▶ **Work instructions**
When the line with "El cobro de" turns up below, begin repeating exactly, and carry on through the line with "中外條約及中外關係 | |"; no pictures go into the copy.

▶ **Record extracts**
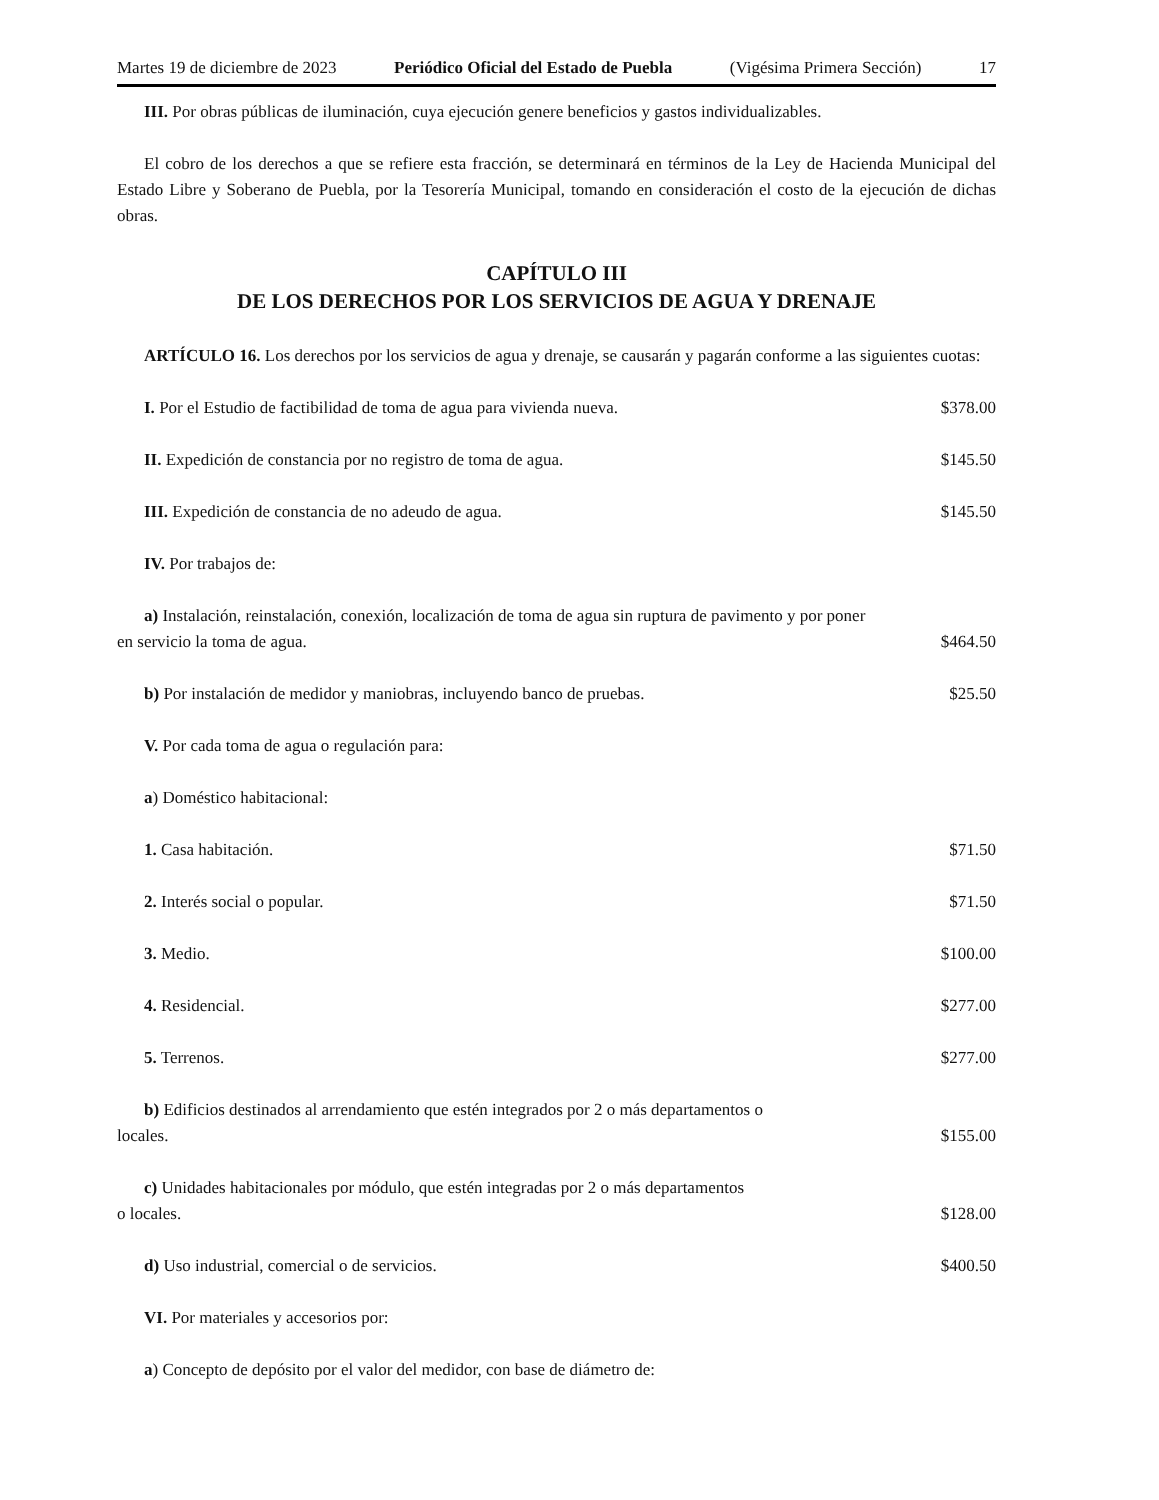Martes 19 de diciembre de 2023 Periódico Oficial del Estado de Puebla (Vigésima Primera Sección) 17
III. Por obras públicas de iluminación, cuya ejecución genere beneficios y gastos individualizables.
El cobro de los derechos a que se refiere esta fracción, se determinará en términos de la Ley de Hacienda Municipal del Estado Libre y Soberano de Puebla, por la Tesorería Municipal, tomando en consideración el costo de la ejecución de dichas obras.
CAPÍTULO III
DE LOS DERECHOS POR LOS SERVICIOS DE AGUA Y DRENAJE
ARTÍCULO 16. Los derechos por los servicios de agua y drenaje, se causarán y pagarán conforme a las siguientes cuotas:
I. Por el Estudio de factibilidad de toma de agua para vivienda nueva. $378.00
II. Expedición de constancia por no registro de toma de agua. $145.50
III. Expedición de constancia de no adeudo de agua. $145.50
IV. Por trabajos de:
a) Instalación, reinstalación, conexión, localización de toma de agua sin ruptura de pavimento y por poner en servicio la toma de agua. $464.50
b) Por instalación de medidor y maniobras, incluyendo banco de pruebas. $25.50
V. Por cada toma de agua o regulación para:
a) Doméstico habitacional:
1. Casa habitación. $71.50
2. Interés social o popular. $71.50
3. Medio. $100.00
4. Residencial. $277.00
5. Terrenos. $277.00
b) Edificios destinados al arrendamiento que estén integrados por 2 o más departamentos o locales. $155.00
c) Unidades habitacionales por módulo, que estén integradas por 2 o más departamentos o locales. $128.00
d) Uso industrial, comercial o de servicios. $400.50
VI. Por materiales y accesorios por:
a) Concepto de depósito por el valor del medidor, con base de diámetro de:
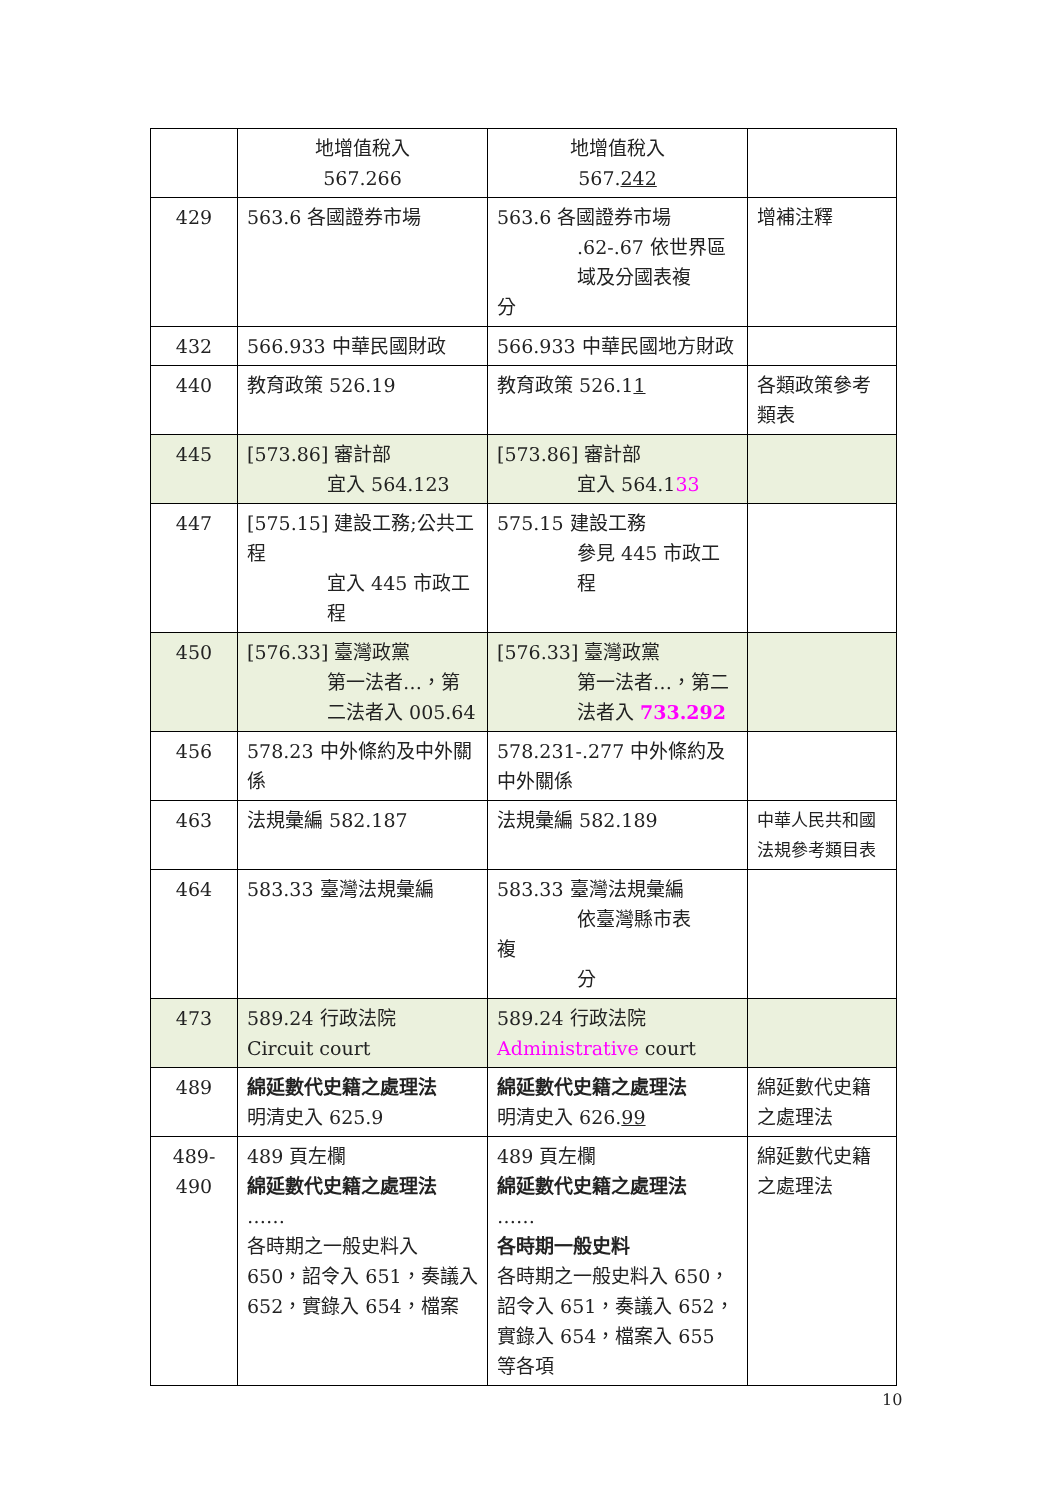| | 地增值稅入 567.266 | 地增值稅入 567. 242 | |
| 429 | 563.6 各國證券市場 | 563.6 各國證券市場 .62-.67 依世界區域及分國表複 分 | 增補注釋 |
| 432 | 566.933 中華民國財政 | 566.933 中華民國地方財政 | |
| 440 | 教育政策 526.19 | 教育政策 526.1 1 | 各類政策參考類表 |
| 445 | [573.86] 審計部 宜入 564.123 | [573.86] 審計部 宜入 564.1 33 | |
| 447 | [575.15] 建設工務;公共工程 宜入 445 市政工程 | 575.15 建設工務 參見 445 市政工程 | |
| 450 | [576.33] 臺灣政黨 第一法者…，第二法者入 005.64 | [576.33] 臺灣政黨 第一法者…，第二法者入 733.292 | |
| 456 | 578.23 中外條約及中外關係 | 578.231-.277 中外條約及中外關係 | |
| 463 | 法規彙編 582.187 | 法規彙編 582.189 | 中華人民共和國法規參考類目表 |
| 464 | 583.33 臺灣法規彙編 | 583.33 臺灣法規彙編 依臺灣縣市表 複 分 | |
| 473 | 589.24 行政法院 Circuit court | 589.24 行政法院 Administrative court | |
| 489 | 綿延數代史籍之處理法 明清史入 625.9 | 綿延數代史籍之處理法 明清史入 626. 99 | 綿延數代史籍之處理法 |
| 489- 490 | 489 頁左欄 綿延數代史籍之處理法 …… 各時期之一般史料入 650，詔令入 651，奏議入 652，實錄入 654，檔案 | 489 頁左欄 綿延數代史籍之處理法 …… 各時期一般史料 各時期之一般史料入 650，詔令入 651，奏議入 652，實錄入 654，檔案入 655 等各項 | 綿延數代史籍之處理法 |
10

▶ **Answer to the exercise**
El cobro de los derechos a que se refiere esta fracción, se determinará en términos de la Ley de Hacienda Municipal del Estado Libre y Soberano de Puebla, por la Tesorería Municipal, tomando en consideración el costo de la ejecución de dichas obras.
CAPÍTULO III
DE LOS DERECHOS POR LOS SERVICIOS DE AGUA Y DRENAJE
ARTÍCULO 16. Los derechos por los servicios de agua y drenaje, se causarán y pagarán conforme a las siguientes cuotas:
I. Por el Estudio de factibilidad de toma de agua para vivienda nueva. $378.00
II. Expedición de constancia por no registro de toma de agua. $145.50
III. Expedición de constancia de no adeudo de agua. $145.50
IV. Por trabajos de:
a) Instalación, reinstalación, conexión, localización de toma de agua sin ruptura de pavimento y por poner en servicio la toma de agua. $464.50
b) Por instalación de medidor y maniobras, incluyendo banco de pruebas. $25.50
V. Por cada toma de agua o regulación para:
a) Doméstico habitacional:
1. Casa habitación. $71.50
2. Interés social o popular. $71.50
3. Medio. $100.00
4. Residencial. $277.00
5. Terrenos. $277.00
b) Edificios destinados al arrendamiento que estén integrados por 2 o más departamentos o locales. $155.00
c) Unidades habitacionales por módulo, que estén integradas por 2 o más departamentos o locales. $128.00
d) Uso industrial, comercial o de servicios. $400.50
VI. Por materiales y accesorios por:
a) Concepto de depósito por el valor del medidor, con base de diámetro de:
| | 地增值稅入 567.266 | 地增值稅入 567. 242 | |
| 429 | 563.6 各國證券市場 | 563.6 各國證券市場 .62-.67 依世界區域及分國表複 分 | 增補注釋 |
| 432 | 566.933 中華民國財政 | 566.933 中華民國地方財政 | |
| 440 | 教育政策 526.19 | 教育政策 526.1 1 | 各類政策參考類表 |
| 445 | [573.86] 審計部 宜入 564.123 | [573.86] 審計部 宜入 564.1 33 | |
| 447 | [575.15] 建設工務;公共工程 宜入 445 市政工程 | 575.15 建設工務 參見 445 市政工程 | |
| 450 | [576.33] 臺灣政黨 第一法者…，第二法者入 005.64 | [576.33] 臺灣政黨 第一法者…，第二法者入 733.292 | |
| 456 | 578.23 中外條約及中外關係 | 578.231-.277 中外條約及中外關係 | |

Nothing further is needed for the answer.